Unlocking the Taboo around Infertility

I’ve always had a passion for writing and, in my early years, I was a high-performing English student often entering short story contests. When I finished school, I had started a lot of projects with the intention of creating my first ‘bestseller’, but they tended to go nowhere. Often the story lost its interest, or I felt that it wasn’t strong enough to take forward to the end.

Unfortunately, growing up, getting a professional career and life in general swayed my focus on writing. Nonetheless, the ambition was always there, nagging me, reminding me that one day my time would come.

With writing, I needed to feel focused on the subject or the story. It needed to be something that would be constantly front-of-mind, building out the paragraphs and chapters in my head, and then translating them into something that others would read. The challenge with it not being my full-time profession is that when work or something else took precedence, the story would disappear from my imagination, and it was difficult to bring it back with the same intensity that it started. Until now.

‘Finding the Rainbow’ started as my personal journal. It was initially an escape, something to help me through a very difficult time in my life. In essence, it was a form of therapy, as I dealt with the emotions throughout my early pregnancies, miscarriage and potential infertility. Personally, it was more helpful to document my feelings rather than talk to a counsellor, a stranger.

As my situation progressed, and my miscarriages became multiple occurrences, my story grew. Throughout my experiences, I had searched for books or memoirs about miscarriage. Unfortunately, besides the standard informational books, there were very few published stories out there with actual experiences. I found a lot of women’s and baby forums, but these were question and answer boards, and I realised there was not a lot available to women in my situation to share their experiences openly.

It was then I felt inspired to send my work to a few publishers. The first publisher I contacted, responded to my work. It was only part finished at the time but they wanted to see the full manuscript — and this was my incentive to make this work into something that would connect with readers.
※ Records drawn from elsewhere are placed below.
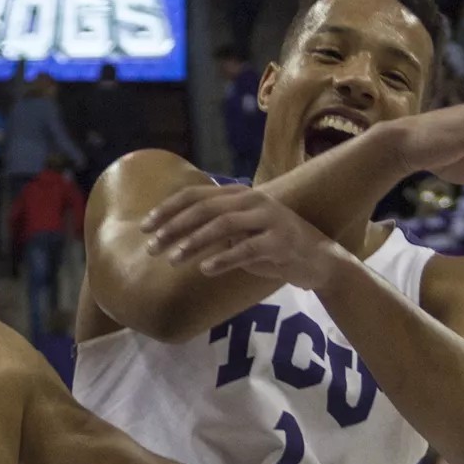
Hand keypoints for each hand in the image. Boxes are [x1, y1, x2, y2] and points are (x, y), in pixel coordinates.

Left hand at [140, 183, 344, 289]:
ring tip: (173, 259)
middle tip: (152, 247)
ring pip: (223, 226)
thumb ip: (213, 226)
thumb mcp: (240, 231)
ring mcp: (268, 219)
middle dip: (174, 227)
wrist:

The book was easy for me to finish, it was a subject that took up my consciousness every hour of every day. It still does. I became passionate about how I wanted to represent my story; I didn’t want it to be filled with graphic details, but more about how I coped with each circumstance, my own journey, and what I learned about myself along the way.

The editing and publishing process took around six months, partly because I was so focused on having my work released I responded very quickly to each request given by my editors. I won’t lie, it was incredibly difficult to re-read my story each time, reliving each moment, and scrutinising my emotions over again. At times I relied on my husband, my parents and even my friends to vet my writing, reassuring me that I was about to do the right thing by going public with something so personal.
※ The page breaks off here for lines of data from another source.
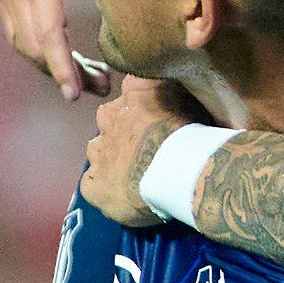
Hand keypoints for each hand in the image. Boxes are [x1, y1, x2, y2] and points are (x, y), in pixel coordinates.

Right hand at [0, 0, 106, 99]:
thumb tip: (125, 9)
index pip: (47, 33)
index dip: (62, 67)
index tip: (75, 93)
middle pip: (31, 46)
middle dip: (62, 72)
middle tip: (100, 86)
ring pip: (20, 39)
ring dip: (50, 62)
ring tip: (88, 75)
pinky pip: (16, 23)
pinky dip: (39, 44)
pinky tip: (66, 48)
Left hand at [80, 74, 210, 228]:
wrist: (177, 172)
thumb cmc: (192, 135)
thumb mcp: (191, 99)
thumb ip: (176, 93)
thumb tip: (181, 86)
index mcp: (135, 94)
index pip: (133, 85)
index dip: (143, 101)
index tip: (156, 113)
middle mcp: (110, 118)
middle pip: (109, 118)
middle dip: (122, 129)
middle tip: (145, 146)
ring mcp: (98, 152)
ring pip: (97, 150)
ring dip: (111, 158)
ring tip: (134, 173)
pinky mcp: (92, 185)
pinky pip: (91, 184)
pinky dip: (104, 189)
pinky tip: (123, 196)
Now it’s on sale, there is no turning back. I’m still daunted by the concept that the general public can now read my story; share such a personally challenging experience. But, I’m also encouraged by such a positive initial response to my memoir, and congratulations of courage for being so open.

So is there another story in me, another book? I honestly don’t know. I hope the answer is ‘yes’, but it would need to be a story that again sparks my passion to write it through to the end, something I feel will be different, stimulating and worthy of its audience.